A DPIA is recommended when Supabase stores significant volumes of personal data (user accounts, profiles, health data, financial data, location data), when the application performs systematic profiling of EU users or when Realtime broadcasts personal data live. For a small waiting list, contact form or internal tool a DPIA is generally not required.
Sign the Supabase Data Processing Addendum, select an EU region for production, enable strict Row Level Security policies, use service role keys only in secure server side environments, enable audit logs, define retention rules for users and storage and document Supabase as a processor in your record of processing activities. Mention Supabase Inc., the EU region and the SCC plus DPF safeguards in the privacy notice.
European or self hosted alternatives include self hosted Supabase (the project is open source under Apache 2.0), Nhost (Germany), Hasura (US and EU), Appwrite (Netherlands, self hosted or cloud), Pocketbase (open source, self hosted), Directus (open source, self hosted) and OVHcloud Managed Postgres combined with custom authentication.
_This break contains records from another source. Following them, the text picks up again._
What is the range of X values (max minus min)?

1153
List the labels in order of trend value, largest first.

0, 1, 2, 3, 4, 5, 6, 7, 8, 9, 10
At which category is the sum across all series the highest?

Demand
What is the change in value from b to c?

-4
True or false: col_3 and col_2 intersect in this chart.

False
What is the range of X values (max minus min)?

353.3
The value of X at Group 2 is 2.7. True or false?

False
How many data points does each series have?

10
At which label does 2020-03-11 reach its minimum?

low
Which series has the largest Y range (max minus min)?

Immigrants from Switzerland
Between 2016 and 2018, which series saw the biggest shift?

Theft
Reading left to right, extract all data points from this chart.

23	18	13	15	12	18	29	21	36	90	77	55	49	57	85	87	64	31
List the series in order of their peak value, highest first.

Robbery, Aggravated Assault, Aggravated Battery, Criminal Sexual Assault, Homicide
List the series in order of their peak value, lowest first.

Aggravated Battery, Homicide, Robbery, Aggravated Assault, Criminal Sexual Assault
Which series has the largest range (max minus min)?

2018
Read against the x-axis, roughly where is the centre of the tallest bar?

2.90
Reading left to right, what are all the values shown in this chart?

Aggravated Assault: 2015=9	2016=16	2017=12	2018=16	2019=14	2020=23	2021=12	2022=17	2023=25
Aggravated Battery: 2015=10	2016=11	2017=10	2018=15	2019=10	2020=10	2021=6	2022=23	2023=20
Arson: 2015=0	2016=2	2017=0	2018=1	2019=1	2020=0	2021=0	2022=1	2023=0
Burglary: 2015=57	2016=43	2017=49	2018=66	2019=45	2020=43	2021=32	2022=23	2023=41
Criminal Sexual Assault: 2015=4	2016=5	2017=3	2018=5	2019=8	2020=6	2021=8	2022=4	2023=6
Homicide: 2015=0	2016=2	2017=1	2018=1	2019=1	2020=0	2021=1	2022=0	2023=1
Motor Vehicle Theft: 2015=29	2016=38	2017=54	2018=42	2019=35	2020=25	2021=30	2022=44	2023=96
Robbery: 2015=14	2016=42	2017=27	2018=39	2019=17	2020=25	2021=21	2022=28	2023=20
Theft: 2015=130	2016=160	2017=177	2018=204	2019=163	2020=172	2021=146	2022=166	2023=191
List Supabase Inc. as a processor for the backend, mention the strictly necessary Supabase Auth cookies (sb-access-token, sb-refresh-token) and explain that they maintain the user session, state that the data is stored in an AWS EU region selected by the publisher and link to the Supabase Privacy Policy. No consent line item is required for these cookies because they benefit from the strictly necessary exemption.